2000 was a turbulent year in the history of Indian Cricket. The nightmare tour down under continued with no change in the side’s fortunes. After a comprehensive 0-3 defeat in the Test series, the side continued to suffer through the ODI tri-series as well, winning just 1 match out of 8. After the tour, Sachin Tendulkar stepped down and in one of the most important decisions in Indian Cricket history, Sourav Ganguly got the job.
Just when the new skipper was starting to settle in, the match-fixing saga reared its head up to take the game by storm. Overnight, Hansie Cronje went from a revered figure to an outcast, and he started mentioning names, big names in world cricket, few of them Indians. Suddenly every match was under a cloud, was it fixed, was it not fixed, every poor performance raising a doubt.
While the darkest hour in Indian Cricket claimed a couple of its stars, it also opened up the spot in the middle order for a youngster by the name of Yuvraj Singh.
By the time he made his debut, most cricket fans were already aware of the precocious talent of this young man. His exploits in underage cricket, and in Under 19 World Cup, in particular, meant his debut was eagerly awaited. He first got his chance in the ICC Knockout tournament in Kenya, and boy did he take that chance.
After failing to get an opportunity to bat against Kenya in the first game, Yuvraj got his chance against the might World Champions Australia. Walking into bat at 90/3 after the dismissals of the holy trinity, Sachin, Sourav and Rahul, it would have been natural to have some butterflies in the stomach. However, if there were any nerves, the young man showed no signs of them.
A glorious straight drive off Ian Harvey got him going, followed by a pull smashed to the square leg boundary, and the runs just started to flow. There was one blemish when he edged a McGrath delivery but thankfully for him, the very safe Mark Waugh somehow let that go past his hands and he carried on. Several trademark flicks, lofted drives, square cuts, on-drives later, he eventually was dismissed caught and bowled by Shane Lee while trying to accelerate at the end. As he walked off after scoring 84 from 80 balls, he got a well-deserved standing ovation from everyone in the stadium.

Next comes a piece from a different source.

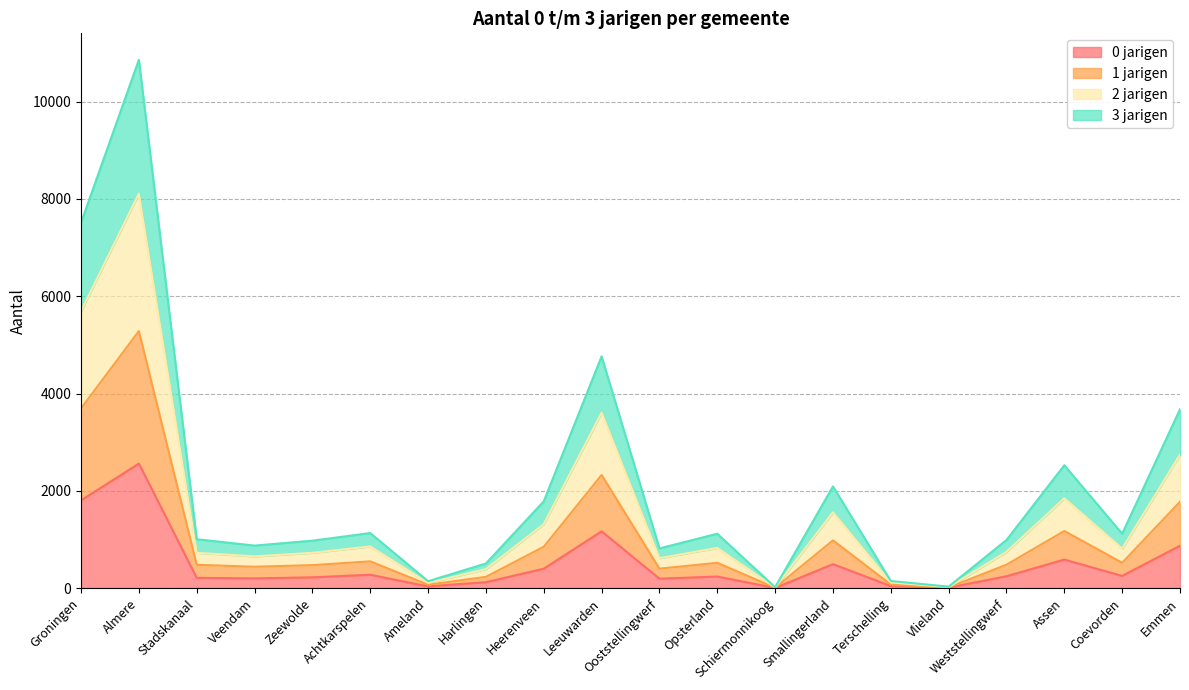

True or false: 2 jarigen and 0 jarigen intersect in this chart.

False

However, he was not done for the day yet. With Australia progressing smoothly at 86/2 in the 16th Over, Yuvraj produced the first of his brilliant moments in the field, to get rid of Ian Harvey. It was a slower ball, as most balls were with Venkatesh Prasad, Harvey was too early into the shot, the ball was in the air and Yuvraj, stationed at covers, produced a full-length dive to catch it with both of his hands.
Next wicket his fielding brought, was even more important. Michael Bevan was well set, and looking to do what he so often did during his career, guide Australia through in a chase. He knocked a ball to mid-off who was on the edge of the circle and took off for a single. One of the quickest runners in the game, Bevan thought he would complete the run, but Yuvraj turned out to be quicker. A direct hit from mid-off found Bevan short and put India firmly on the path to victory.
It got a little close, in the end, thanks to Brett Lee’s cameo, but Yuvraj had done enough to earn the victory for India. It took him a couple of years to firmly establish himself in that Indian middle order, but that day in Nairobi confirmed it to everyone watching that this guy belongs on the international scene.